■ **Work task**:
When you reach the line with "left wrist: (576, 389, -22)" in the listing below, transcribe it and each line after it up to and including the line with "right ankle: (682, 547, 15)", exactly and with nothing else.

Start of Block

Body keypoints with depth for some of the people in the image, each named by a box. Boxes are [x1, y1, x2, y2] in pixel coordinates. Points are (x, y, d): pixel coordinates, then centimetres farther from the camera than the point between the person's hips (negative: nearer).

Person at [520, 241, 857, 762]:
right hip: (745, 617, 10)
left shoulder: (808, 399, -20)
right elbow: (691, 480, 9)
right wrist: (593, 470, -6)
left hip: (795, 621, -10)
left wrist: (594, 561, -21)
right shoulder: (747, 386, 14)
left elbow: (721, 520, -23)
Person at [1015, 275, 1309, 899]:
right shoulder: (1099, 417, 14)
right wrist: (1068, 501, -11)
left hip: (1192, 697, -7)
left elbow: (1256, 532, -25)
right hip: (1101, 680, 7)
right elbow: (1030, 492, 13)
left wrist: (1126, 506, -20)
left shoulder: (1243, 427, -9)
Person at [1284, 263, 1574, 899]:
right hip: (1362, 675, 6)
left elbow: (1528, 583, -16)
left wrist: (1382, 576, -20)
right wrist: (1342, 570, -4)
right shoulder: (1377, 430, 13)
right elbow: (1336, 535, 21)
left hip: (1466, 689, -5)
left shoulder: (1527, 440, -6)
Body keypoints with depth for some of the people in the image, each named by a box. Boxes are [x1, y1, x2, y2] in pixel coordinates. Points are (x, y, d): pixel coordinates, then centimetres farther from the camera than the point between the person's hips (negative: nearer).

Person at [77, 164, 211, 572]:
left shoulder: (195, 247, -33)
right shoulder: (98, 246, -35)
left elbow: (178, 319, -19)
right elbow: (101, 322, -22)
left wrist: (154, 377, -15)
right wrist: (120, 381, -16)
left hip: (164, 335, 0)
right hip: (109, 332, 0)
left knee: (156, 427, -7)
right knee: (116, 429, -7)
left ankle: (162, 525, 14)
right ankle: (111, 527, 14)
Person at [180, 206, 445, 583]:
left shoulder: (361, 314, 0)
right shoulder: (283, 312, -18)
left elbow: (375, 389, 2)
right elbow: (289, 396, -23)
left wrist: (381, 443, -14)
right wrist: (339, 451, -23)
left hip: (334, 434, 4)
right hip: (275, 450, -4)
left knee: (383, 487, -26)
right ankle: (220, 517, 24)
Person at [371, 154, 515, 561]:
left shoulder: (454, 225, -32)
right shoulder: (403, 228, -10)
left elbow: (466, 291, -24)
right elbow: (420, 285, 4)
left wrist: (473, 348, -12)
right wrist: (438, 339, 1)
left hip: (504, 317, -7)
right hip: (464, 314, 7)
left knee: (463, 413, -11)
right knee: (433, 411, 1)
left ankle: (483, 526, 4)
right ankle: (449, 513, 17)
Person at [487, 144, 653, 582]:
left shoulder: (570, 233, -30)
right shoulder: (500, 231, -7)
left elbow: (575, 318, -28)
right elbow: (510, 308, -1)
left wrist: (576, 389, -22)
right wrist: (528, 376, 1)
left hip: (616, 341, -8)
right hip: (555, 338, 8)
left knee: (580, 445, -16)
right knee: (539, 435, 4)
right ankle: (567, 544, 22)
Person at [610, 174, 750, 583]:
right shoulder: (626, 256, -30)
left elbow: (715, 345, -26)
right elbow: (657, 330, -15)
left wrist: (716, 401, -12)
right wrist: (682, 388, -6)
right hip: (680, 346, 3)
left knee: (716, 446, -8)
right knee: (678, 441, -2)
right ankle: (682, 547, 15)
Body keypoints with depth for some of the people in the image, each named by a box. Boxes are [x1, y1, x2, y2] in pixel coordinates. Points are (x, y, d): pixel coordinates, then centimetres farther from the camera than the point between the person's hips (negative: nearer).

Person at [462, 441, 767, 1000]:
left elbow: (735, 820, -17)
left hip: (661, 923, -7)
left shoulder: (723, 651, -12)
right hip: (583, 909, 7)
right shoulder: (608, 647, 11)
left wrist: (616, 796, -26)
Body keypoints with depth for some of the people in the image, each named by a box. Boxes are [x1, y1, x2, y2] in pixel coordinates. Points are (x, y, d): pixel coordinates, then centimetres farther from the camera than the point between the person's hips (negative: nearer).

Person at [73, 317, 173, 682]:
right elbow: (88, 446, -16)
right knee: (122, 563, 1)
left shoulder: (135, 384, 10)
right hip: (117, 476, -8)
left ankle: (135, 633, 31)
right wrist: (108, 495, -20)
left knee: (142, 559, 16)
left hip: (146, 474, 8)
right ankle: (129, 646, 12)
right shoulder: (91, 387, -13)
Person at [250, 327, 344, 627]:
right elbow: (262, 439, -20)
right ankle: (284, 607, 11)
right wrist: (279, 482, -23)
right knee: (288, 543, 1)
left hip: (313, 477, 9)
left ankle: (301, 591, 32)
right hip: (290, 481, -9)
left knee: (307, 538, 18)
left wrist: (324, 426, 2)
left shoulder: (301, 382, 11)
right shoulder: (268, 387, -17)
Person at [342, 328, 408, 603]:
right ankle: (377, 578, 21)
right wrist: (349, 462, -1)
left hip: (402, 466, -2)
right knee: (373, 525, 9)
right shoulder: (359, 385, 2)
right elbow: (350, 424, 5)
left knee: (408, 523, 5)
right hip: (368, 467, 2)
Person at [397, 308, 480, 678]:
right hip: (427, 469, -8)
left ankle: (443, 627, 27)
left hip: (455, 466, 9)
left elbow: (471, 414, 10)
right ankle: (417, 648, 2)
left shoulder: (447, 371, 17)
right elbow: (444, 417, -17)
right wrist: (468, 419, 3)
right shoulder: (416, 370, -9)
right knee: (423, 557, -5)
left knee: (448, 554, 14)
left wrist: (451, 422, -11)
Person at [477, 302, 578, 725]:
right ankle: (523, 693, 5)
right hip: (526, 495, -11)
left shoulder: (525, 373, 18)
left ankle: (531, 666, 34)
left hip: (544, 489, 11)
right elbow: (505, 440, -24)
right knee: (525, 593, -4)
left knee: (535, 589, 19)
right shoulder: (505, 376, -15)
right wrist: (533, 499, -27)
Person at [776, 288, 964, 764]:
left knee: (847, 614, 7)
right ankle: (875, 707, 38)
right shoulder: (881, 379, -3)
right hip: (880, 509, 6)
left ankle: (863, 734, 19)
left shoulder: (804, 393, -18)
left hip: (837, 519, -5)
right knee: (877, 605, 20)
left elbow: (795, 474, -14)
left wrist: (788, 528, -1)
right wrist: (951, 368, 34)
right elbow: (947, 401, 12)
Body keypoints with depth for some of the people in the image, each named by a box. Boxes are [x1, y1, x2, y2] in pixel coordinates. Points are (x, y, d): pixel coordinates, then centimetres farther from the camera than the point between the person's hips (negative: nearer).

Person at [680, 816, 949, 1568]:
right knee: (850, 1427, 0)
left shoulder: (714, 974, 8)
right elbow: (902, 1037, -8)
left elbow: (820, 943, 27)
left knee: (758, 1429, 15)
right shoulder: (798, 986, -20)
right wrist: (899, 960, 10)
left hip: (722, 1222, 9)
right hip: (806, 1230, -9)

End of Block

■ **Solution**:
left wrist: (576, 389, -22)
right wrist: (528, 376, 1)
left hip: (616, 341, -8)
right hip: (555, 338, 8)
left knee: (580, 445, -16)
right knee: (539, 435, 4)
right ankle: (567, 544, 22)
Person at [610, 174, 750, 583]:
right shoulder: (626, 256, -30)
left elbow: (715, 345, -26)
right elbow: (657, 330, -15)
left wrist: (716, 401, -12)
right wrist: (682, 388, -6)
right hip: (680, 346, 3)
left knee: (716, 446, -8)
right knee: (678, 441, -2)
right ankle: (682, 547, 15)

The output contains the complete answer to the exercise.